Regret minimization in MDPs can be approached through multi-armed bandit theory. A modern information-theoretic approach consists in tracking, for each sub-optimal action \(a\), the confusion cost:
\[ \inf \{ L(\hat{\mathbf{M}}_t, \mathbf{M}^\dagger) : \mathbf{M}^\dagger \in \mathcal{C}(a, \hat{\mathbf{M}}_t) \} \]
where \( L(\hat{\mathbf{M}}_t, \mathbf{M}^\dagger) \) represents the log-likelihood ratio between the current maximum likelihood estimate \( \hat{\mathbf{M}}_t \) and a model \( \mathbf{M}^\dagger \), and where \(\mathcal{C}(a, \hat{\mathbf{M}}_t)\) denotes the models where \(a\) is optimal that are undistinguishable from \( \hat{\mathbf{M}}_t\) when playing optimally in \( \hat{\mathbf{M}}_t \).
Tracking this cost can be performed deterministically using IMED or stochastically via Maillard sampling from Bian & Jun, 2022. Applying this principle to MDPs led e.g. to the development of IMED-RL, a provably optimal regret minimization algorithm for ergodic MDPs.

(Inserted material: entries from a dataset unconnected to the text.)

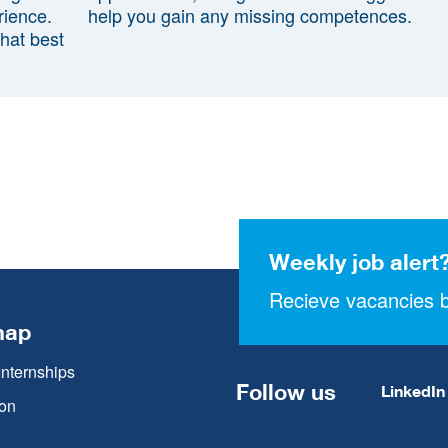
rience.
help you gain any missing competences.
that best
Weekly job alert
Recieve vacancies b
map
Internships
Follow us
LinkedIn
on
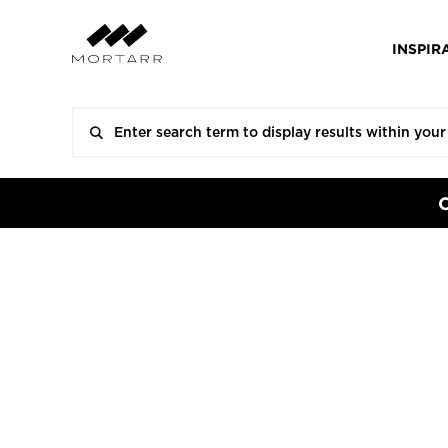
INSPIR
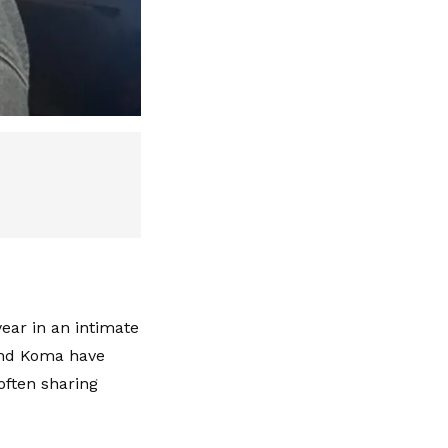
year in an intimate
and Koma have
often sharing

This research program formalizes statistical decision-making as a three-player game between:
This game-theoretic perspective enables a transition from passive lower-bound derivations to active learning processes, informing algorithm design for regret-efficient decision-making.
Future research will explore reinforcement learning as a dynamic game against stochastic environments, extend structured bandit techniques to large-scale reinforcement learning problems, and analyze the policy neighborhood structure in high-dimensional MDPs. For example, in discrete ergodic MDPs, every sub-optimal policy \(\pi\) has a neighbor differing in only one state, yet achieving a strictly larger gain. This property enables efficient policy iteration via local updates, significantly reducing computational complexity.
The project will be hosted at Centre Inria de l'Université de Lille, in the Scool team. Scool (Sequential COntinual and Online Learning) focuses on the study of sequential decision-making under uncertainty.